A school may respond to a child’s desire to assert a gender any number of ways. A college can truly welcome and support students who have disabilities or it can only provide required services. In the classroom, a professor can explore questions of identify and difference with understanding and sympathy, or a teacher can create a binary structure of “normal” and “abnormal” that shuts off exploration and inclusion. I have little evidence that these choices are necessarily made in any systematic way – but I do believe that they have a profound impact on those that are different. Far From the Tree hammered home the outsize role that schools have on the difference. They confirm behaviors of acceptance or they reject identity and distance those who are different. Do not underestimate the many ways that institutions of learning set and reinforce social norms.

The re-engagement of my community college with the Jacqueline B. Vaughn Occupational High School spurred my reading of Solomon’s book. Vaughn provides “a specialized education for high school students with cognitive, developmental and multiple disabilities. Vaughn’s mission is to teach its students individualized, functional academics, emphasizing occupational development and independence.” The teachers and staff are committed. The students are amazing. It all adds up to a powerful institution, one that you want to support.
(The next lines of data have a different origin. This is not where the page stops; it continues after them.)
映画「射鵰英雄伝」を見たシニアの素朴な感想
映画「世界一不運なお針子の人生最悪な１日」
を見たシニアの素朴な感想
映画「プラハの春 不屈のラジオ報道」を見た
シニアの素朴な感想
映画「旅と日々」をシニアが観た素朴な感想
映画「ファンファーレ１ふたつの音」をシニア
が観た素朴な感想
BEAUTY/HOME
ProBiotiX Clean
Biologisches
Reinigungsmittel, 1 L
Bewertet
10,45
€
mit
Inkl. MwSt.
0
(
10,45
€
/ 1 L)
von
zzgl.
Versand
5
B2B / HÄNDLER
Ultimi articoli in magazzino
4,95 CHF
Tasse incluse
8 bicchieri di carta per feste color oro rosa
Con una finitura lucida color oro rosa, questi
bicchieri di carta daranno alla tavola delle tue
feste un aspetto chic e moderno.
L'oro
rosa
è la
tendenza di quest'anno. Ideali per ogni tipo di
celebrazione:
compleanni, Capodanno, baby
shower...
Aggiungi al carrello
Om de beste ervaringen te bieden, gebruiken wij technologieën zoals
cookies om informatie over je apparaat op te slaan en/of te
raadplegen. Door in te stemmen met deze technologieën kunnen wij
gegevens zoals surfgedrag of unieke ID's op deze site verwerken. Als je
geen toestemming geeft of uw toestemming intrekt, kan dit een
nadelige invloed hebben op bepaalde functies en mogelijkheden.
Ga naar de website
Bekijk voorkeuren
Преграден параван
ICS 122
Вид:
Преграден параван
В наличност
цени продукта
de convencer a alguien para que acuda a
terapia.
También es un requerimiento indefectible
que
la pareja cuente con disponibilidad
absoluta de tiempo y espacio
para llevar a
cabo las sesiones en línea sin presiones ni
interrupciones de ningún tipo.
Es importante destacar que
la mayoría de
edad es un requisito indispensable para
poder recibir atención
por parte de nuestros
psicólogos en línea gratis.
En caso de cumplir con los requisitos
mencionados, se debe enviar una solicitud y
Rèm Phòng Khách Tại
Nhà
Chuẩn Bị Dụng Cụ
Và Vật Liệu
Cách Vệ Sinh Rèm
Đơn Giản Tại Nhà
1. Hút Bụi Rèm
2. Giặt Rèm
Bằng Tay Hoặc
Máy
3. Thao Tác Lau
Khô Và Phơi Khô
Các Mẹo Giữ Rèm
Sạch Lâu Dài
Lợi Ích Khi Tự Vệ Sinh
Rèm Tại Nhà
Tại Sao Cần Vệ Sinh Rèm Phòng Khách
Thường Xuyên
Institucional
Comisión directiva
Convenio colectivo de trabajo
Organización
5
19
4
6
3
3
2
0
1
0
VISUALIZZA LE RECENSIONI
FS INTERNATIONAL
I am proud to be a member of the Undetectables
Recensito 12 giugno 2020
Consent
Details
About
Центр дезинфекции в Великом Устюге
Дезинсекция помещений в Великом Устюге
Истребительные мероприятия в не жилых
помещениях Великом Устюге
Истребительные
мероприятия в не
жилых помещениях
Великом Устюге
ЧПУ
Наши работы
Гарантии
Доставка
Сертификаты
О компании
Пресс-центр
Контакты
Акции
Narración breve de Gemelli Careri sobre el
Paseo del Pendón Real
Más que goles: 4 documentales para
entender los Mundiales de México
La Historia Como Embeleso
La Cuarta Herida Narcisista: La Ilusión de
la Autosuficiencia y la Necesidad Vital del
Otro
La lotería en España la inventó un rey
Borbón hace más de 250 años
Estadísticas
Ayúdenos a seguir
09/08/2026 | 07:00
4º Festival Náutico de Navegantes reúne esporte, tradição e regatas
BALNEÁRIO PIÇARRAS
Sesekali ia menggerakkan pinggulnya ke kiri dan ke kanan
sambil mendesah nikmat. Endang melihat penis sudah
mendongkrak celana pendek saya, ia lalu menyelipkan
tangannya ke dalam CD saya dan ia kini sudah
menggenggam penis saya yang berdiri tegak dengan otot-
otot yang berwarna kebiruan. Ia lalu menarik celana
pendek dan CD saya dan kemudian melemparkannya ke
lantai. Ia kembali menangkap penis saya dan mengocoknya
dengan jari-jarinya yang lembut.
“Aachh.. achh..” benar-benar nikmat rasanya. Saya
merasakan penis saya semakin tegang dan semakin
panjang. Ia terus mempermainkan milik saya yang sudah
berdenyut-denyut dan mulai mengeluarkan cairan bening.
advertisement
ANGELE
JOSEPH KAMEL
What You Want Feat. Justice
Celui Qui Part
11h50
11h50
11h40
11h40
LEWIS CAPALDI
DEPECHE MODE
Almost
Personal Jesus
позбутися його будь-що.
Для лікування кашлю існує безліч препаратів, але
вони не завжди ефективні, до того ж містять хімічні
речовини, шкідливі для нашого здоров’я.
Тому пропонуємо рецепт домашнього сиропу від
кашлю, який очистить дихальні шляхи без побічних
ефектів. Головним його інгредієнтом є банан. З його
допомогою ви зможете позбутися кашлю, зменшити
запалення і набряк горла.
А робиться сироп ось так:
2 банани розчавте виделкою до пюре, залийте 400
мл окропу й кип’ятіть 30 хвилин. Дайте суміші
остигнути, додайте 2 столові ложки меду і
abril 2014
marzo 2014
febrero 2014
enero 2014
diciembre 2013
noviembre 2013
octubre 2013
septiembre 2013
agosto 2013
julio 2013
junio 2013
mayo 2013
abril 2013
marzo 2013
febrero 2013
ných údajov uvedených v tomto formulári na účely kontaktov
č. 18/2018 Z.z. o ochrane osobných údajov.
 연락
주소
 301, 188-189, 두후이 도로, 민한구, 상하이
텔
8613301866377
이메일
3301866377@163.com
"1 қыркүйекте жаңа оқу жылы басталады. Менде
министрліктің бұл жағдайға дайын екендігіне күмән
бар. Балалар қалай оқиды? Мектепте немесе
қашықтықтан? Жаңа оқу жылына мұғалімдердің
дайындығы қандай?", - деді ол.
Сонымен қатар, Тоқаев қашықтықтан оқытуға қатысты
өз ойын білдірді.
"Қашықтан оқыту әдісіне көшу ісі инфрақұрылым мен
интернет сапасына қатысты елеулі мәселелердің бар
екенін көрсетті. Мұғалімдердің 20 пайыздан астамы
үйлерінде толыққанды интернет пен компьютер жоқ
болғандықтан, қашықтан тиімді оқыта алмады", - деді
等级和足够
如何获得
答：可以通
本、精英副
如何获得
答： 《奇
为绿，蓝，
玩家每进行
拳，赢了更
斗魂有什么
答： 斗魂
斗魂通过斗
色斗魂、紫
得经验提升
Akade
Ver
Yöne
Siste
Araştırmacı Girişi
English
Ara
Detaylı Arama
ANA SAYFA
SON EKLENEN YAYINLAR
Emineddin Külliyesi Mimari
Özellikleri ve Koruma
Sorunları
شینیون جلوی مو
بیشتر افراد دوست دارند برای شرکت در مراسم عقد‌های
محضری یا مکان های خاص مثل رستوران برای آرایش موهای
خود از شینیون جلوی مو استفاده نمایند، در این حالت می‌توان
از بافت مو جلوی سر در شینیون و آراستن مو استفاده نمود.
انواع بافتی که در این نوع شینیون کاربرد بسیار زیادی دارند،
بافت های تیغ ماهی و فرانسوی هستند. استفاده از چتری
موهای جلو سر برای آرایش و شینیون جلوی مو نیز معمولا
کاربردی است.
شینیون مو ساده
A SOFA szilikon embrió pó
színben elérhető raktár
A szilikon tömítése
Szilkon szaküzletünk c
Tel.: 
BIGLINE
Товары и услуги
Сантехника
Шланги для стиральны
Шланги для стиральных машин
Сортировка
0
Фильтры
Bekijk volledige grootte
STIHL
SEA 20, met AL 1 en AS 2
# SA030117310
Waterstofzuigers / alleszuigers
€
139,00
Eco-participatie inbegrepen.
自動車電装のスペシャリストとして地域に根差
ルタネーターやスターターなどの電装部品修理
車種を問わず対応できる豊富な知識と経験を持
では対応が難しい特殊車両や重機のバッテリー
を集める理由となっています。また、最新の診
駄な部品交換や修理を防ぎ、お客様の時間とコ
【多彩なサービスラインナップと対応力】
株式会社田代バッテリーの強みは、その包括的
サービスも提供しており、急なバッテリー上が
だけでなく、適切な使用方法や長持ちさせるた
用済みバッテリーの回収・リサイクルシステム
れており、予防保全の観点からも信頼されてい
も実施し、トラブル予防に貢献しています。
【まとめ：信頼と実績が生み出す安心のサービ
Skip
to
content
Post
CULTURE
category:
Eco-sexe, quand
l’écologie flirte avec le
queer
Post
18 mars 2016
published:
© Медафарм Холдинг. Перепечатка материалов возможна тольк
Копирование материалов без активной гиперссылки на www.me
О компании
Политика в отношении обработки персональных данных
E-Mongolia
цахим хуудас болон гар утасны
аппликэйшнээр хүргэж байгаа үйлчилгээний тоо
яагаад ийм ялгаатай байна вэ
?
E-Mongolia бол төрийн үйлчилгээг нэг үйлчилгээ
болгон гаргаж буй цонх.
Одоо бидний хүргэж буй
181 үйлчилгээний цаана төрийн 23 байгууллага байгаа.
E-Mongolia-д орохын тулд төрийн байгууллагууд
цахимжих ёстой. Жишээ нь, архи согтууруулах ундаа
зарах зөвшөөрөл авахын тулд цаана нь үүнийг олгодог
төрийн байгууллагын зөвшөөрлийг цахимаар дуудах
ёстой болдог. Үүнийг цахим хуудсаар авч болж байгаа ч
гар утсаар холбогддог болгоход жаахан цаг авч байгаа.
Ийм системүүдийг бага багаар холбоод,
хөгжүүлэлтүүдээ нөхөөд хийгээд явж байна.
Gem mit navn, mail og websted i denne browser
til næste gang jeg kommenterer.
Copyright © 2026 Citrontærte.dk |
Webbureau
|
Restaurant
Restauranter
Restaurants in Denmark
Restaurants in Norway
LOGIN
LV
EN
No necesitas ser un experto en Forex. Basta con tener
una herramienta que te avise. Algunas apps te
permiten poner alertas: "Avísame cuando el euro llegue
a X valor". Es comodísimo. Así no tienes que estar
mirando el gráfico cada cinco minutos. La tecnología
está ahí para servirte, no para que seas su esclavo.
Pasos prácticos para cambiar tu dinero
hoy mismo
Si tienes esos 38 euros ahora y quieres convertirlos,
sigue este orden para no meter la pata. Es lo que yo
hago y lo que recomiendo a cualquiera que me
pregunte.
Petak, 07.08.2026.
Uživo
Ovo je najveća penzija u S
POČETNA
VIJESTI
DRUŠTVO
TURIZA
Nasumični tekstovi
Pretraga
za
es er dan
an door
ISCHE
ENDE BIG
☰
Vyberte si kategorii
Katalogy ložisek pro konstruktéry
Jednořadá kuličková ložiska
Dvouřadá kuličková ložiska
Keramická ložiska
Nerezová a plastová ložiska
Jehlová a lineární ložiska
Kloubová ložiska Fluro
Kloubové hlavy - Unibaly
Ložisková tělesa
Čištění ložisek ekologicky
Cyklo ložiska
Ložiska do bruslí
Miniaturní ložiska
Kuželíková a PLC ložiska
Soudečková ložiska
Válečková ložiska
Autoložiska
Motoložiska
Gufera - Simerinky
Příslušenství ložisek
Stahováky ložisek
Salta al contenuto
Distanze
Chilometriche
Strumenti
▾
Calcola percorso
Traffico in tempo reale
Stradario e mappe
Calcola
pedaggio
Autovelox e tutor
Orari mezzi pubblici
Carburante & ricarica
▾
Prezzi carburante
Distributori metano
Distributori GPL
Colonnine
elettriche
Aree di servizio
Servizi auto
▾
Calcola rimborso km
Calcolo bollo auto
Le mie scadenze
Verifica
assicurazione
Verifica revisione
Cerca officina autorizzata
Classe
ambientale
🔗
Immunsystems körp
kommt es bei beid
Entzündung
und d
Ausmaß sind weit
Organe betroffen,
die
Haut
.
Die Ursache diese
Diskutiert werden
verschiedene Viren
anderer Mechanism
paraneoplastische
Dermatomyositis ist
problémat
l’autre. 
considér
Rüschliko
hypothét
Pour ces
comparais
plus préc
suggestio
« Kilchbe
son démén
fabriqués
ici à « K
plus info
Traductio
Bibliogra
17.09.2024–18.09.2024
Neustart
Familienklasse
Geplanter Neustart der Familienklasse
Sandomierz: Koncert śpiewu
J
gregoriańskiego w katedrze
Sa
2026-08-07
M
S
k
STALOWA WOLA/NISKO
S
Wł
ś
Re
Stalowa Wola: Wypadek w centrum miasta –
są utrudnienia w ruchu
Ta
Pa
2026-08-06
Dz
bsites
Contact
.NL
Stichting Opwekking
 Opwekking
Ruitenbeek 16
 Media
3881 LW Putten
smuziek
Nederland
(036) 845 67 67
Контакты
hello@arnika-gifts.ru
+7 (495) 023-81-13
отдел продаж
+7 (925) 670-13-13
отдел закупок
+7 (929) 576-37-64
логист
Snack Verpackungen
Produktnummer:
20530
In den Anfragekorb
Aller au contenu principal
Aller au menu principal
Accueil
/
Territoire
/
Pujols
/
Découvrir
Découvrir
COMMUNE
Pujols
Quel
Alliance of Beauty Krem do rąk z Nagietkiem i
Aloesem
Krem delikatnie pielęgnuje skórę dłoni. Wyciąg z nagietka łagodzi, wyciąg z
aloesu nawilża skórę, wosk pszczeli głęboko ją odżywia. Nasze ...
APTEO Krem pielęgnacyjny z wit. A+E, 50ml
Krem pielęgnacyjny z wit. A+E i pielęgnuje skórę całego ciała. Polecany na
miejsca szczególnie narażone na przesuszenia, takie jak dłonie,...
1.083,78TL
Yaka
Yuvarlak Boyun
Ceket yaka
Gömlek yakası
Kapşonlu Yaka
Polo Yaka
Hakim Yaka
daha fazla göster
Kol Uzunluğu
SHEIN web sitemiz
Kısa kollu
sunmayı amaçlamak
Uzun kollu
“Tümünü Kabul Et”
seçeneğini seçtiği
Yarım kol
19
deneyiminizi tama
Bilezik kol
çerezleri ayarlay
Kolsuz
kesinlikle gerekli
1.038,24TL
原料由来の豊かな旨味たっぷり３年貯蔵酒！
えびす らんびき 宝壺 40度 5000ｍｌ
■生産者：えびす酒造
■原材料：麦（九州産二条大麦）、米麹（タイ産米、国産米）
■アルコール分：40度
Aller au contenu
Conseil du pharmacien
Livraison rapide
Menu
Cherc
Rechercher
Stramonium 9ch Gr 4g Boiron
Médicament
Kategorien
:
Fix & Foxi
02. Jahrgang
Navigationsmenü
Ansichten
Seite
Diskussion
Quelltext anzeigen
Wright College regularly partners with high schools. Vaughn regularly integrates its students in community and business partnerships. I believe that Wright’s relationship with Vaughn will benefit both institutions – and I am especially keen on what we learn from Vaughn and its students. I anticipate that as we build this partnership, Wright will learn a great deal.

It is this look for inclusion, acceptance and understanding that I carried away as an educator from Far From the Tree. Solomon’s motivation may have been personal, but his book’s theme is broader. Identity is personal and communal. Difference, the construction of “not being normal” is about children, their families, and their communities. Schools can ignore this or embrace the challenge. Education can make questions of identity and inclusion easier or more difficult.

The search for identity is often based on what one is not. Crafting an identity on what one is calls for work on a difficult path – but that journey can be an inclusive and positive one. Loving parents that have horizontally distanced children learn this, as do their children. It is a worthwhile goal for schools and colleges, too. We can be better institutions, for our students, ourselves, and our communities, if we listen closely and focus on helping to build identity through inclusion and acceptance.